Plausible but wrong output
Generated work looks right, reads confidently, and quietly isn't.
Response
Validation, source checks, tests, and human review.
Scope drift
The change keeps expanding until review gets hard and intent gets murky.
Response
Small slices, explicit boundaries, and one definition of done.
Silent automation
Work happens invisibly and nobody notices until it's already gone wrong.
Response
Visible state, approvals, logs, and notifications.
Excessive permissions
An agent can touch far more than its job requires.
Response
Least privilege, narrow tool access, and isolated credentials.

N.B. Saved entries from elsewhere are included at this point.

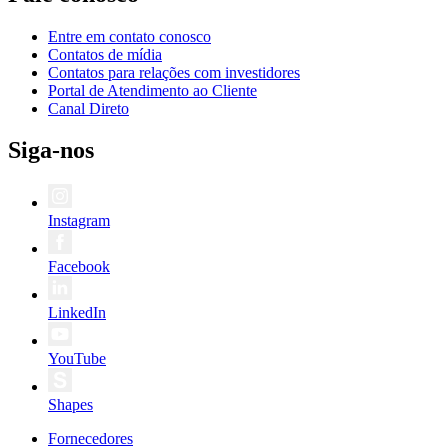
Entre em contato conosco
Contatos de mídia
Contatos para relações com investidores
Portal de Atendimento ao Cliente
Canal Direto
Siga-nos
Instagram
Facebook
LinkedIn
YouTube
Shapes
Fornecedores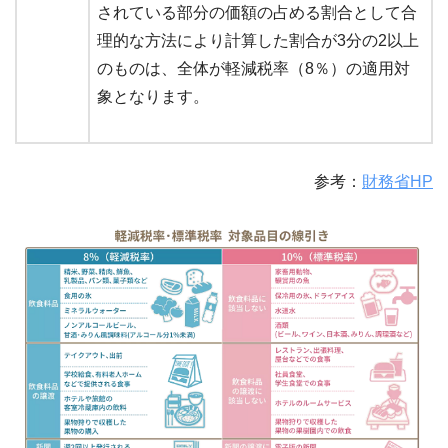
されている部分の価額の占める割合として合
理的な方法により計算した割合が3分の2以上
のものは、全体が軽減税率（8％）の適用対
象となります。
参考：
財務省HP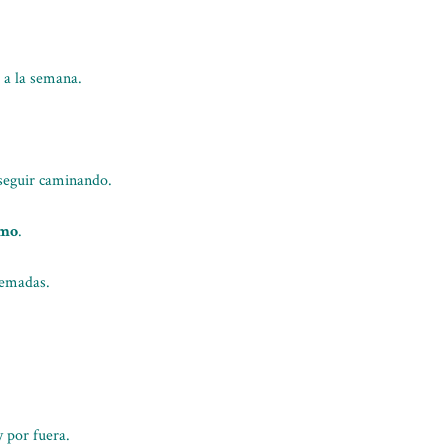
s a la semana.
seguir caminando.
imo
.
quemadas.
 por fuera.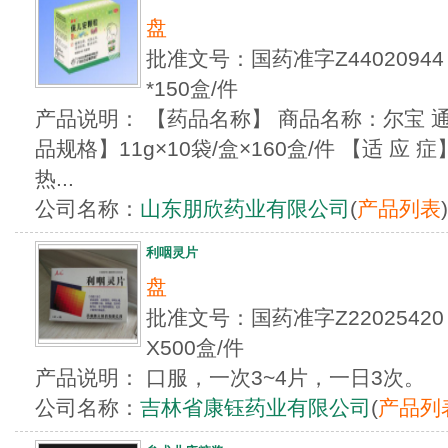
盘
批准文号：国药准字Z4402094
*150盒/件
产品说明： 【药品名称】 商品名称：尔宝 
品规格】11g×10袋/盒×160盒/件 【适 
热...
公司名称：
山东朋欣药业有限公司
(
产品列表
)
利咽灵片
盘
批准文号：国药准字Z2202542
X500盒/件
产品说明： 口服，一次3~4片，一日3次。
公司名称：
吉林省康钰药业有限公司
(
产品列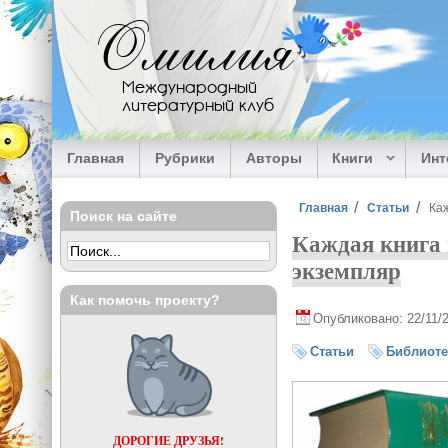
Перейти к основному содержанию
Омилия
Международный
литературный клуб
Главная
Рубрики
Авторы
Книги
Ин
Вы здесь
Главная
Статьи
Каж
Поиск на сайте
Каждая книга 
экземпляр
Как помочь проекту?
Опубликовано: 22/11/
Статьи
Библиоте
ДОРОГИЕ ДРУЗЬЯ!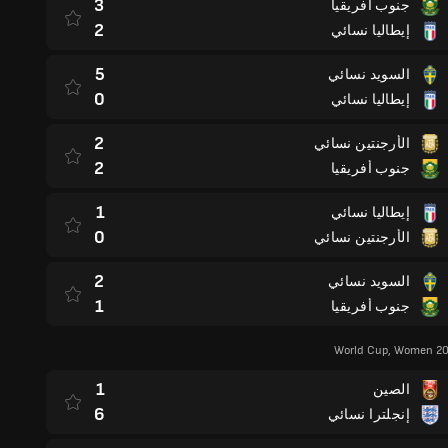
3
جنوب أفريقيا
2
إيطاليا نسائي
5
السويد نسائي
0
إيطاليا نسائي
2
الأرجنتين نسائي
2
جنوب أفريقيا
1
إيطاليا نسائي
0
الأرجنتين نسائي
2
السويد نسائي
1
جنوب أفريقيا
World Cup, Women 20
1
الصين
6
إنجلترا نسائي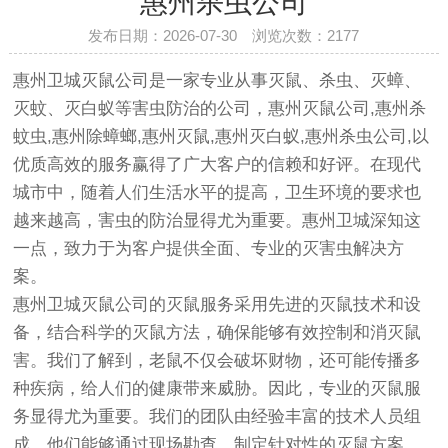
惠州杀虫公司
发布日期：2026-07-30 浏览次数：
2177
惠州卫城灭鼠公司是一家专业从事灭鼠、杀虫、灭蟑、
灭蚊、灭白蚁等害虫防治的公司，惠州灭鼠公司,惠州杀
蚊虫,惠州除蟑螂,惠州灭鼠,惠州灭白蚁,惠州杀虫公司,以
优质高效的服务赢得了广大客户的信赖和好评。在现代
城市中，随着人们生活水平的提高，卫生环境的要求也
越来越高，害虫的防治显得尤为重要。惠州卫城深知这
一点，致力于为客户提供全面、专业的灭害虫解决方
案。
惠州卫城灭鼠公司的灭鼠服务采用先进的灭鼠技术和设
备，结合科学的灭鼠方法，确保能够有效控制和消灭鼠
害。我们了解到，老鼠不仅会破坏财物，还可能传播多
种疾病，给人们的健康带来威胁。因此，专业的灭鼠服
务显得尤为重要。我们的团队由经验丰富的技术人员组
成，他们能够通过现场勘查，制定针对性的灭鼠方案，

Untrusted instructions in data
Retrieved or user-supplied content tries to redirect the system.
Response
Treat retrieved or user-supplied content as data — not authority over the system.
Missing provenance
Conclusions arrive with no way to tell what they were based on.
Response
Keep source references and distinguish generated conclusions from verified facts.
Context leakage
Sensitive information ends up somewhere it was never meant to go.
Response
Approved data boundaries and deliberate handling of sensitive information.
Fragile vendor coupling
Provider- or model-specific quirks leak into the whole system.
Response
Keep model- and provider-specific details behind explicit integration boundaries.
No recovery path
Something breaks and there's no clean way to stop or undo it.
Response
Dry runs, throttles, idempotency where practical, and an obvious off switch.